|Quoting Flybyguy (Thread starter):|
My question is that if Y is so unprofitable across the pond, why do airlines even bother having them if they offer multiple classes of service?
One of the main reasons is that the concept of free and open skies is very, very new. And thus in the past, all flights would need to be approved by both governments in some capacity.
The more overall pax an airline would take on a route, the more likely the governments would be to accept that route, because it would maximize tourism and business.
That's still the case with most bilaterals. If some airline were to propose an all J route between SFO
and China on a theoretical longer range 737, no matter how logical it might or might not be, senators from other states would object and play the "populace/class" card and say the country would benefit more from having UA
fly a 744 instead.
Further, for those routes with limited access, it artificially limits supply, and with the past regulated fares, it allowed for all airlines to profit. Once regulation went away, the limited supply is still a tool to keep the prices of all fares up.
Once skies completely open, various adjustments to routes, frequencies, and capacity happen. But there is quite a bit of legacy thinking and metal to deal with even in those cases. The launch of a massive 757 assault on the TATL market is finally bringing a new way of thinking to that market, which has been relatively open for a long time (certain airports excepted). One would expect that in the future, a 737 and A320 replacement would be designed specifically for this market.
You see some carriers like LH
and Suiss offering some all J products now, now that they are private and free to do what is best for them rather than what is best for some minister's district. You see others like BA
creating high premium configurations, and carriers like NH
doing the same, when the routes demand it, even if it means decreasing Y capacity. You see all premium startups (without legacy structure) try to offer premium only, since they don't want to "subsidize" Y, but the question is can you do without Y entirely and still run a viable airline...
It's too soon to really know how it should all be. Too much legacy metal still in the air, too much legacy thinking is still employed in management, open skies agreements are all relatively new or still being negotiatied. But in 20 years, we'll see how much has changed.
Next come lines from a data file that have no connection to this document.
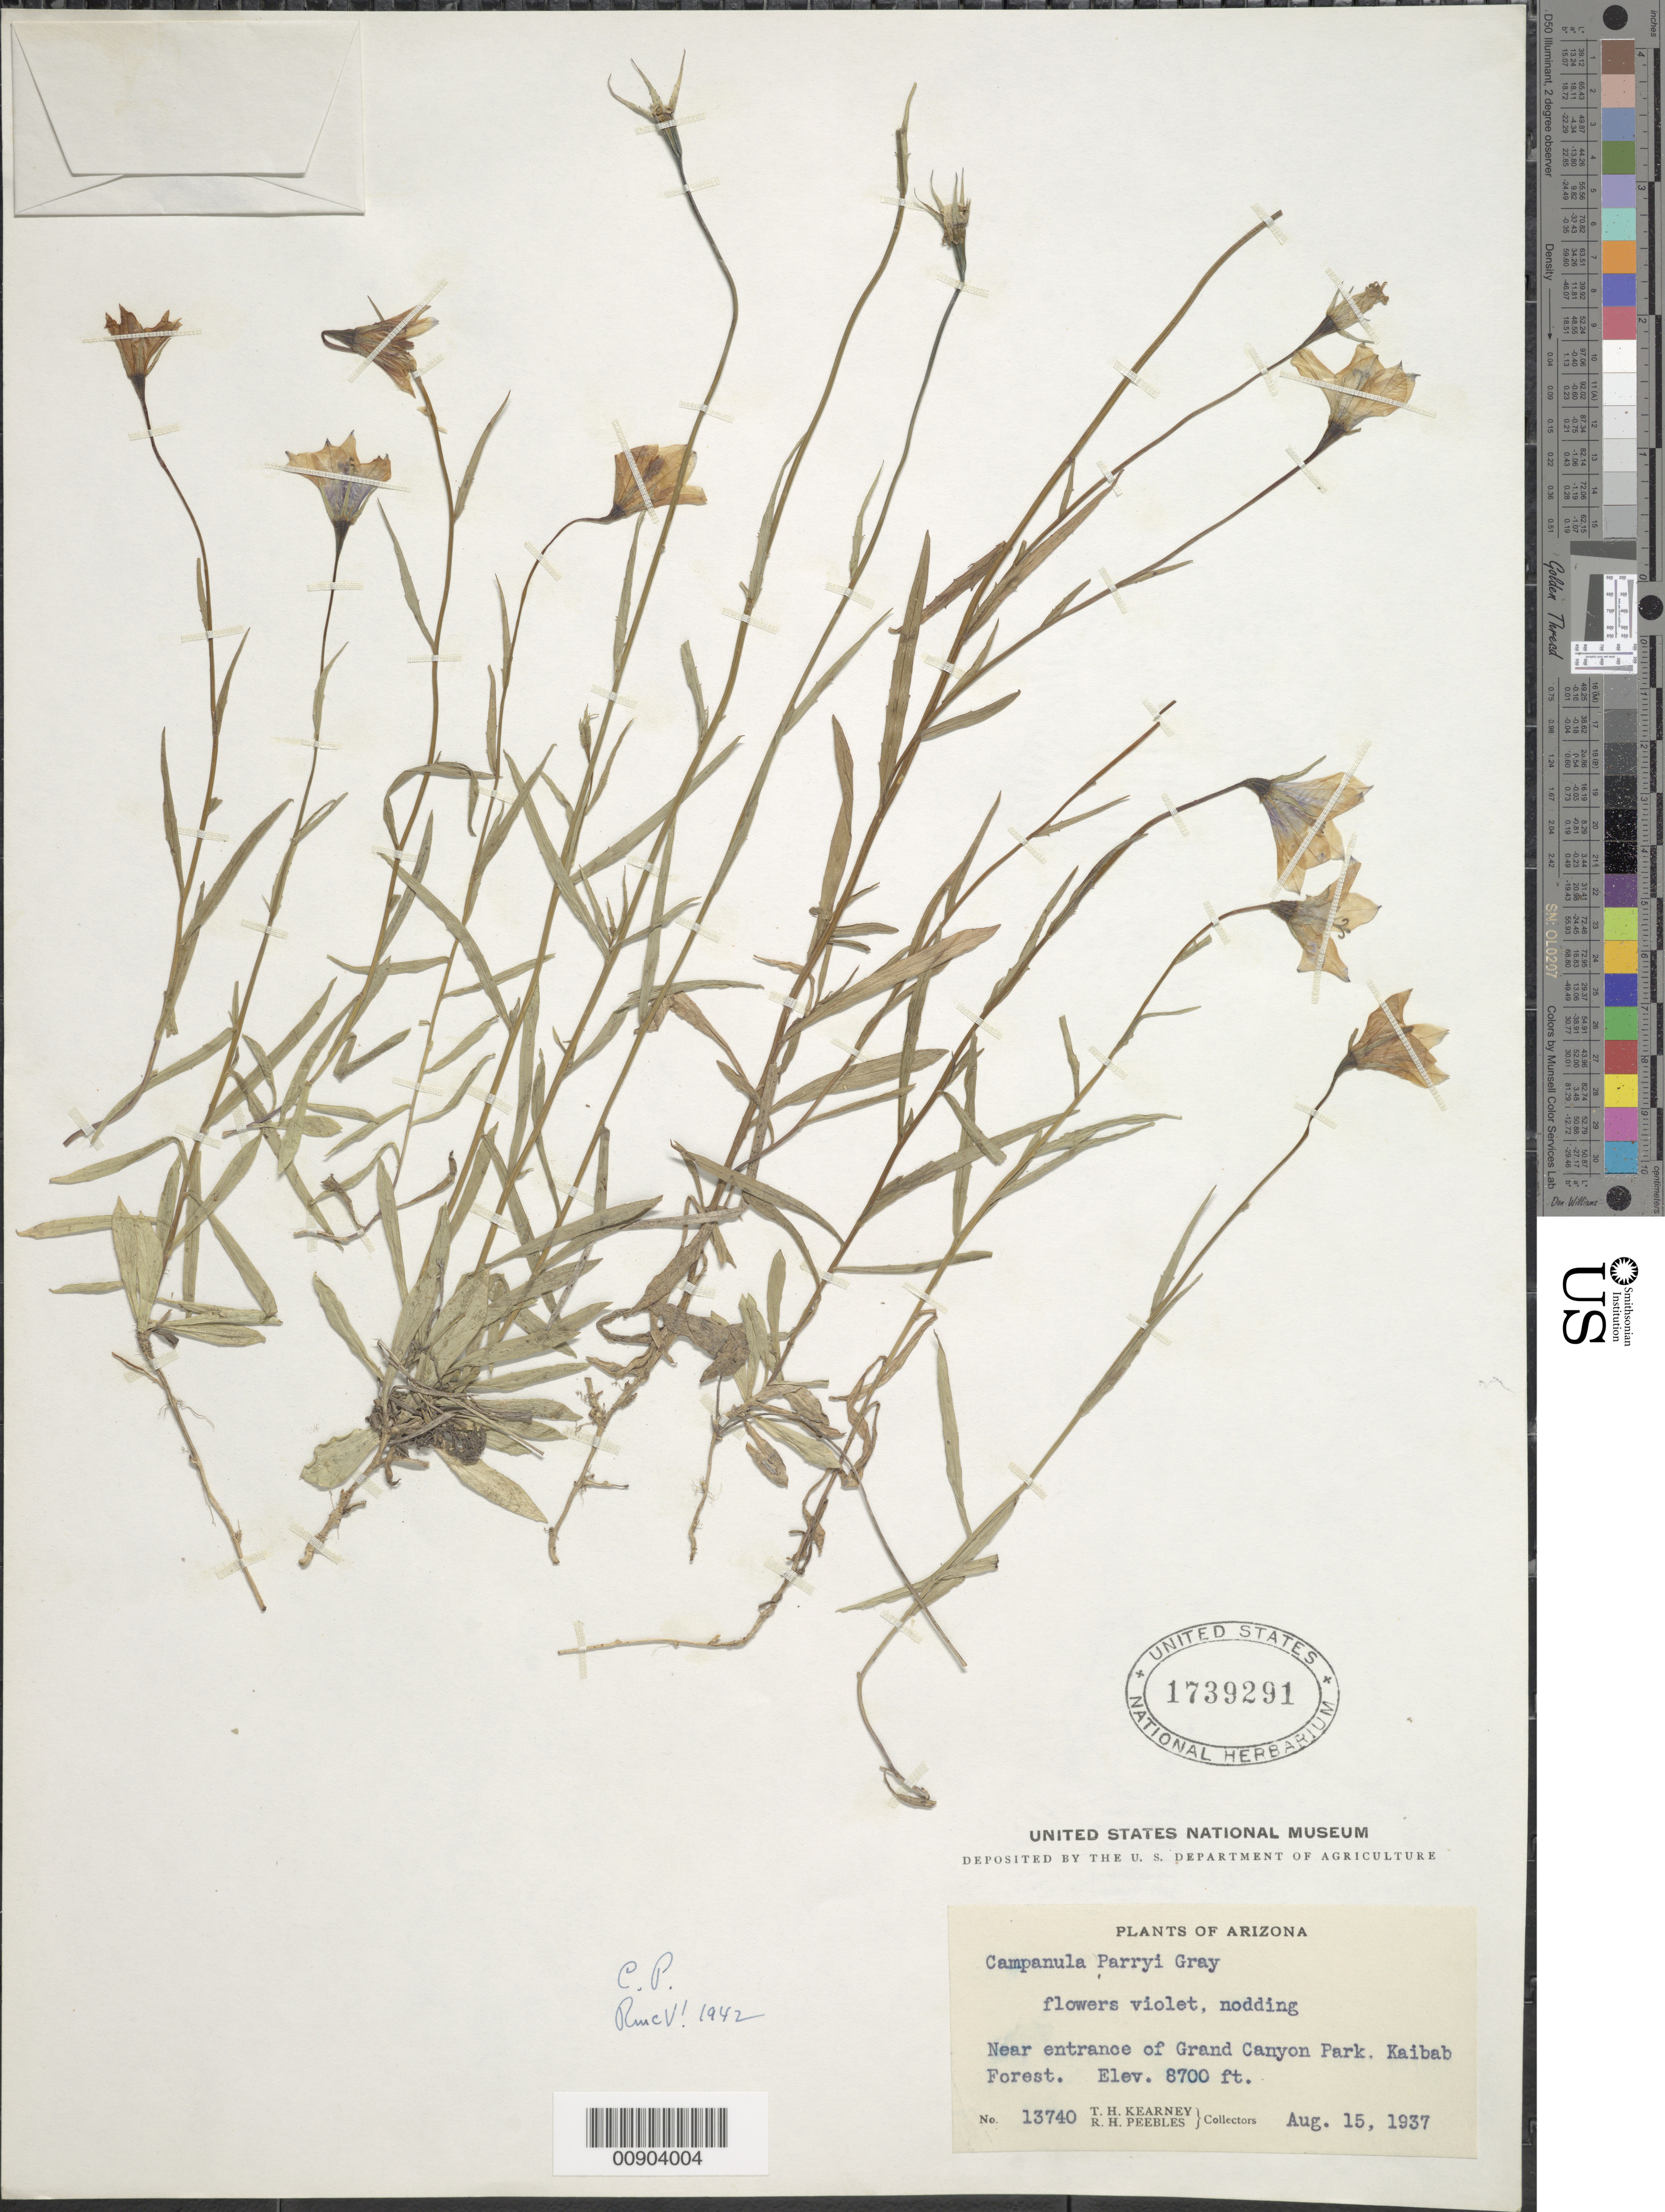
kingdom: Plantae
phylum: Tracheophyta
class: Magnoliopsida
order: Asterales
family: Campanulaceae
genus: Campanula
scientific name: Campanula parryi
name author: A. Gray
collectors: T. H. Kearney & R. H. Peebles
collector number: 13740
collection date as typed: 15 Aug 1937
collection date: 1937-08-15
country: United States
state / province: Arizona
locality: Kaibab forest, near entrance of Grand Canyon National Park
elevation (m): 2652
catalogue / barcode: US 1739291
Who knows. The next 737 and A320 versions might reintro the convertible concept, which would allow the same plane to offer Y seats in the summer, and be all J in the winter, and fly transatlantic. Or even be all J on days where there is demand for that, and offer Y on other days.
But one thing we can be sure of. How the industry looks 30 years from now will be very different than how it looked 30 years ago...
Of all the things to worry about... the Wookie has no pants.